Dalam perkara nomor 201, para terdakwa didakwa dengan dakwaan alternatif. Dakwaan pertama melanggar Pasal 192 ayat (1) KUHP juncto Pasal 55 ayat (1) ke-1 KUHP, atau dakwaan kedua Pasal 160 KUHP juncto Pasal 55 ayat (1) ke-1 KUHP, atau dakwaan ketiga Pasal 169 ayat (1) KUHP.
“Ancaman pidana untuk dakwaan pertama maksimal 9 tahun penjara. Untuk dakwaan kedua ancamannya pidana penjara paling lama 6 tahun atau denda, sedangkan dakwaan ketiga maksimal 6 tahun penjara,” jelasnya.
Sementara itu, dalam perkara nomor 202, terdakwa Sugito didakwa dengan dakwaan tunggal, yakni Pasal 192 ayat (1) KUHP juncto Pasal 55 ayat (1) ke-1 KUHP, dengan ancaman pidana penjara maksimal 9 tahun.
Retno menambahkan, sidang lanjutan untuk perkara nomor 201 akan digelar pada 7 Januari 2026 pukul 09.00 WIB dengan agenda pembacaan eksepsi atau keberatan dari penasihat hukum terdakwa.
Sedangkan perkara nomor 202 akan kembali disidangkan pada 8 Januari 2026 pukul 09.00 WIB dengan agenda pembuktian dari penuntut umum melalui pengajuan saksi. Terkait pengamanan, PN Pati memastikan situasi persidangan berlangsung kondusif.
“Semua sudah dikondisikan dengan baik dan sidang berjalan tertib tanpa adanya gejolak,” tegas Retno.
Sementara itu, Kuasa Hukum AMPB, Nimerodi Gulo, mengkritisi pasal-pasal yang didakwakan kepada kliennya. Ia menilai dakwaan tersebut tidak tepat dan terkesan dipaksakan.
“Sejak awal kami menilai pasal-pasal yang didakwakan kepada Supriyono dan Teguh adalah pasal yang tidak layak diterapkan. Ini menjadi tontonan kebodohan aparat penegak hukum kepada publik,” tegas Nimerodi.
Ia juga menyayangkan peran jaksa penuntut umum yang dinilai tidak menjalankan fungsi sebagai penyaring dakwaan dari penyidik. Menurutnya, peristiwa yang terjadi seharusnya lebih tepat dikenakan pasal lalu lintas, bukan pasal penghasutan.
“Kejadiannya di jalan lalu lintas, seharusnya dikenakan pasal lalu lintas, bukan Pasal 192 tentang penghasutan. Jaksa jangan hanya menjadi corong penyidik,” ujarnya.
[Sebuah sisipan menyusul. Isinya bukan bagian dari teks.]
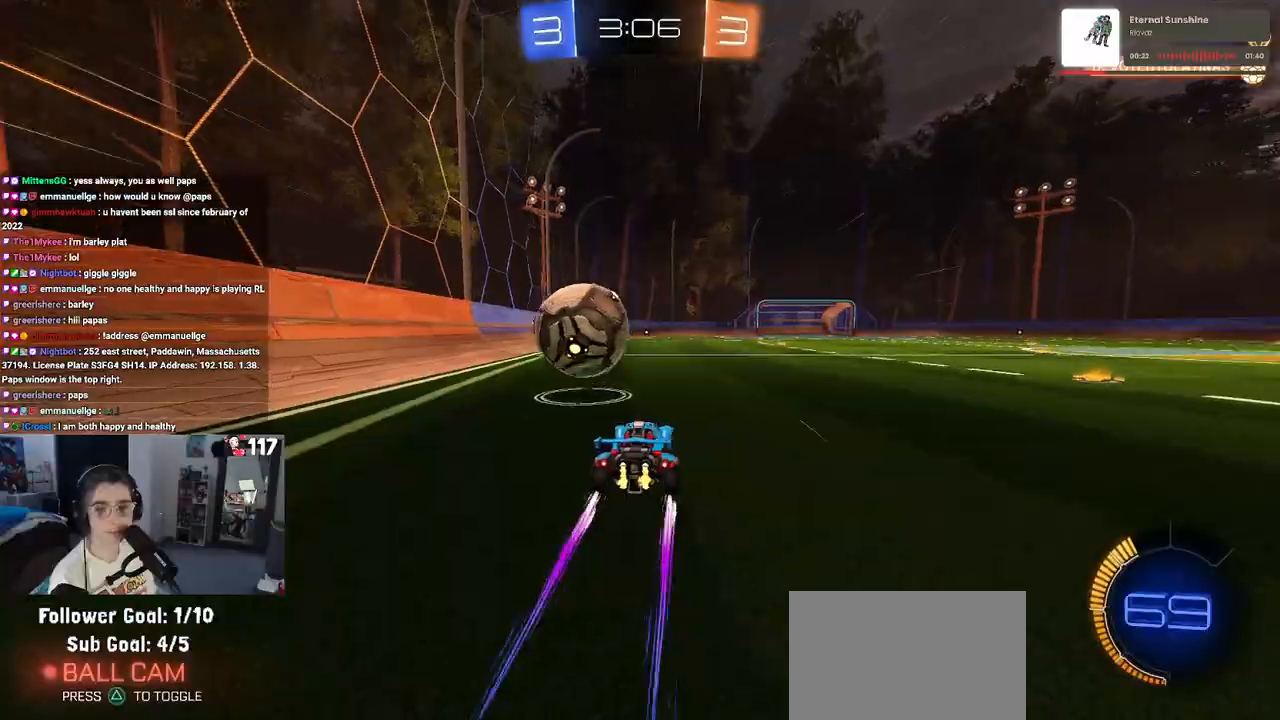
{"buttons": ["SQUARE", "R2"], "left_stick": "right", "right_stick": "center", "events": [[17, "left_stick", "left"], [317, "left_stick", "right"], [367, "SQUARE", "down"]]}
Nimerodi berharap majelis hakim dapat memeriksa perkara secara objektif dan cermat demi mencegah praktik kriminalisasi terhadap masyarakat.
“Negara ini adalah negara hukum. Kami berharap pengadilan benar-benar menjadi tempat mencari keadilan, bukan sekadar menghakimi,” pungkasnya. (Juri/Jurnal)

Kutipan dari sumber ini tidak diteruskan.